Limited livestock for years to come
U.S. consumers, grappling with rising inflation, are facing further pain from higher beef prices as ranchers reduce their cattle herds due to drought and high feed costs, with the decision Livestock supplies will be limited for years, economists say.
The decline in cattle numbers, coupled with the high cost of other production costs, has caused the recent drop in grain prices to levels not seen since Russia’s invasion of Ukraine, a major exporter of corn and wheat.
No benefit from lower feed costs
Since feed is the single largest cost of raising beef cattle, falling grain prices often translate into falling meat prices. However, meat companies like Tyson Foods Inc, which reported weaker-than-expected profits on Monday, have to pay top prices for animals when they have less to slaughter. You also pay more for items. “There’s a huge gap between the price of this grain and the price of these products at the meat counter,” said Burnt Nelson, an economist at the Federation of American Farm Bureaus.
Prices have fallen 26% since hitting a 10-year high in April after sparking global supply concerns, at about $6 a bushel, down 9 from a year ago.
Lower prices are benefiting ranchers, but as of July 1, US government data showed that ranchers were already reducing the country’s cattle numbers year-on-year. It’s down about 2%, the lowest level in nearly seven years. He said more cows were likely to be culled.

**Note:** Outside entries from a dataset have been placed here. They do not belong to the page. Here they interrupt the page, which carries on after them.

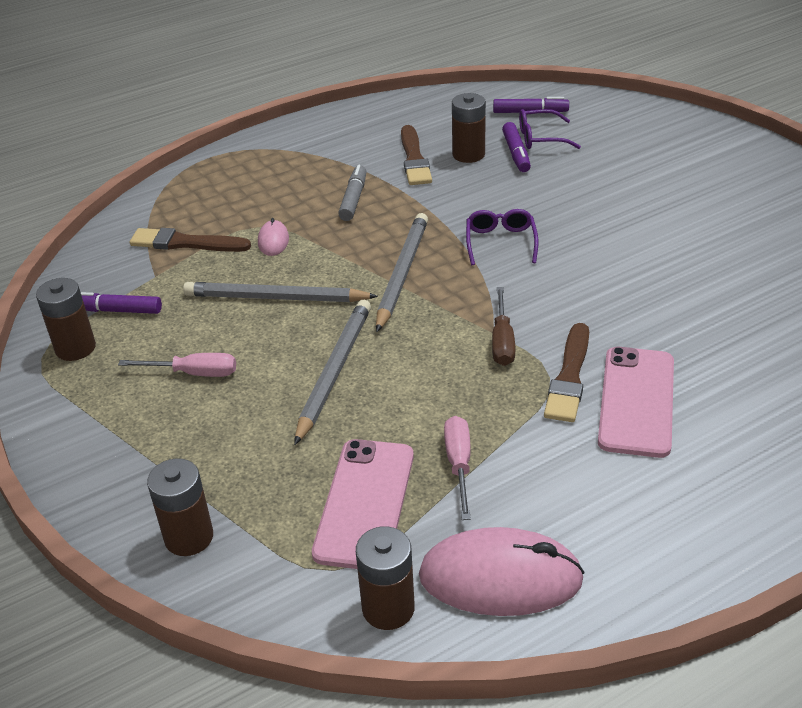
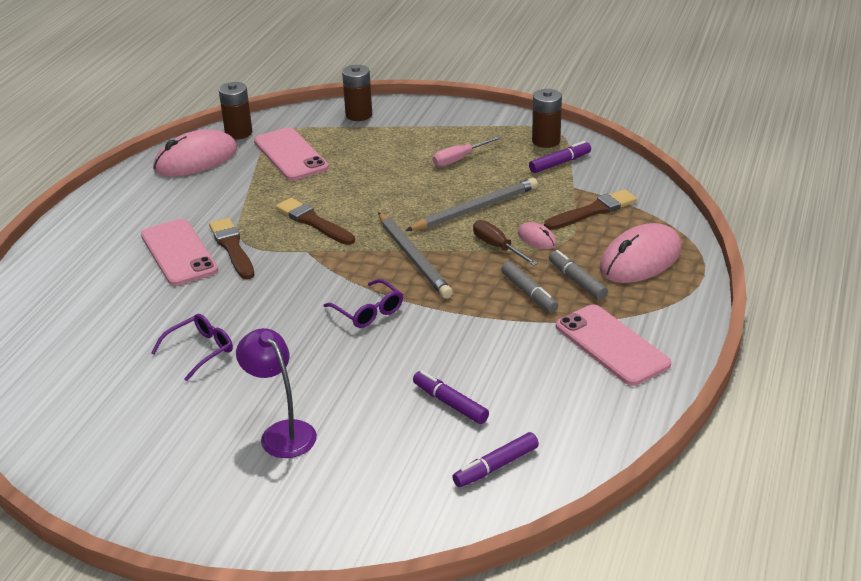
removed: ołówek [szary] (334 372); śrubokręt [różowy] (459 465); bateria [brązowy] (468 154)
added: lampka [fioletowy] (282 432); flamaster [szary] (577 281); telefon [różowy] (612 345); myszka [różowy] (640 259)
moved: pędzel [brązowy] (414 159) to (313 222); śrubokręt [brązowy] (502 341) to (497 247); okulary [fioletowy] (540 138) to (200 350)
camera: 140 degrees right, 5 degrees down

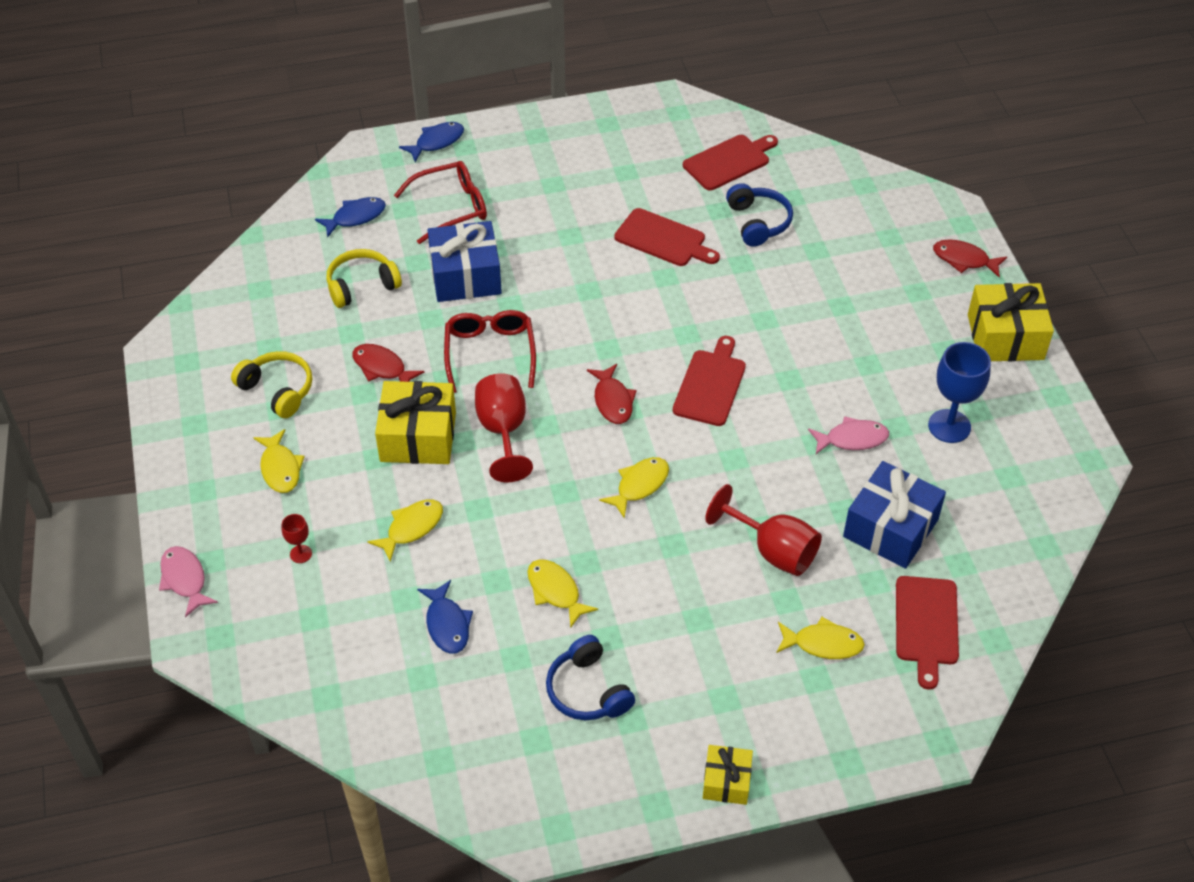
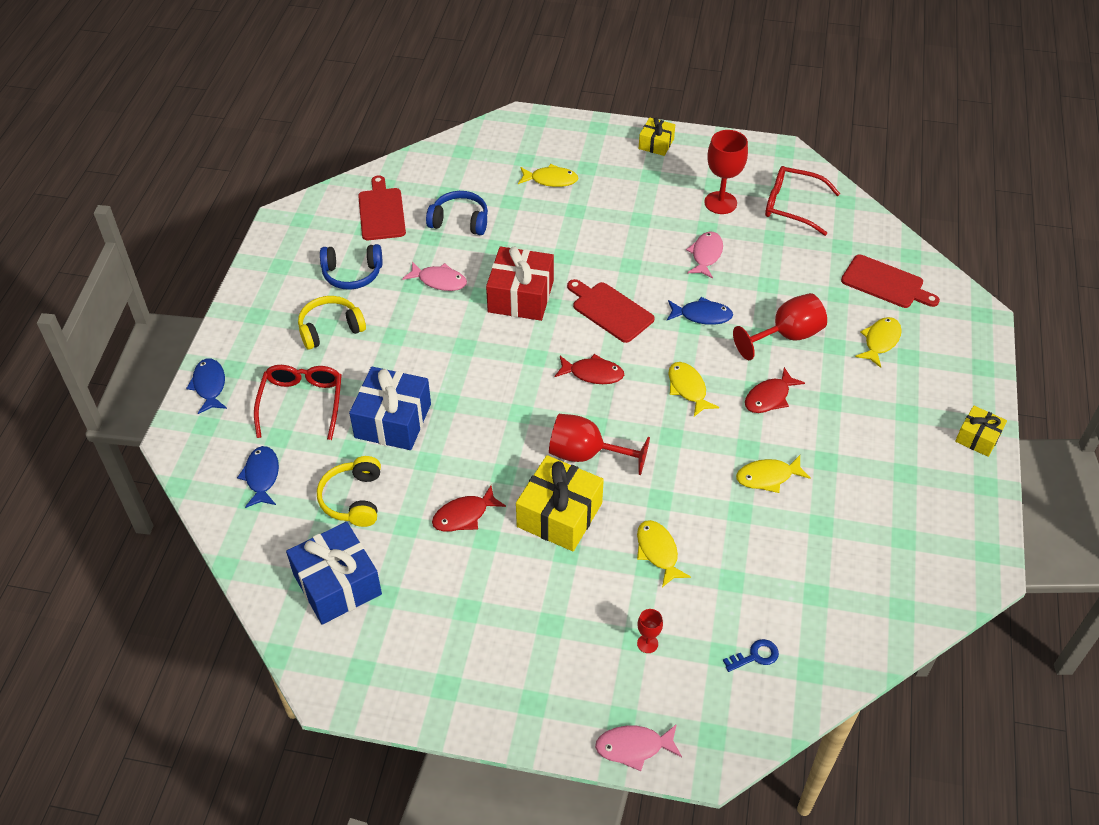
added: prezent [czerwony] (520 296); klucz [niebieski] (755 656)
moved: słuchawki [żółty] (277 390) to (330 329); ryba [żółty] (280 468) to (551 180); ryba [niebieski] (447 624) to (702 315); okulary [czerwony] (490 354) to (793 206); słuchawki [niebieski] (588 690) to (352 274); prezent [niebieski] (890 528) to (337 584); ryba [czerwony] (964 260) to (769 397)
replaced: deska do krojenia [czerwony] (663 239) to ryba [różowy] (439 281)
recoloured: kielich [niebieski] (949 426) to kielich [czerwony] (720 203)
resized: prezent [żółty] (1005 337) = (656 144) x0.56
camera: 65 degrees left, 0 degrees up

Related article: Europe’s drought pushes meat & milk prices higher
Beef prices up 10% this year & more to come
CEO Donnie King predicts higher cattle and beef prices in 2023 and 2024. According to US government data, ground beef prices have already risen by 10% year-on-year.
Rising livestock costs are squeezing the profits of meat producers from rising beef prices. Tyson reported that its beef division’s adjusted operating margin declined to 10.2% in the April-June quarter from 12.7% in the previous quarter and 22.6% in the same period last year, while livestock costs were about 4% lower than the previous quarter. Profit margins will continue to decline from 5% to 7%, the company said.
Margins and meat supply will temporarily increase as ranchers send more animals to slaughter instead of keeping them for breeding, analysts say. But economists say consumers will end up with less beef, and once the liquidation stops, it takes nearly two years to raise a single cow.
“Prices will continue for some time,” said Glenn Brankow, a farmer who raises cattle and sheep in Wamego, Kansas. High prices for diesel fuel and feed continue to drive up production costs, said Brunkow, director of the Kansas Farm Bureau. He was recently paying about $475 per tonne for sheep feed made from corn and the like, which is a 40% increase from a year ago.
Consumers are switching to chicken
Some consumers are switching to chicken and cheaper beef to cut grocery costs, meatpacking executives said. Still, Tyson said he reported a 1.3% increase in sales volume in the most recent quarter as demand for beef remained strong and prices fell.”While we are seeing some easing in feed prices, this demand will keep [beef] prices at a standstill,” said Lee Schultz, an economist at Iowa State University.
Other protein options are also more expensive. Chicken prices rose 20.1% year-on-year in the most recent quarter, according to Tyson. Meanwhile, wholesale prices for white eggs hit a record high of $3.40 per dozen on July 21st. This is due to strong retail demand and an outbreak of bird flu that kills laying hens, said data firm Urner Barry.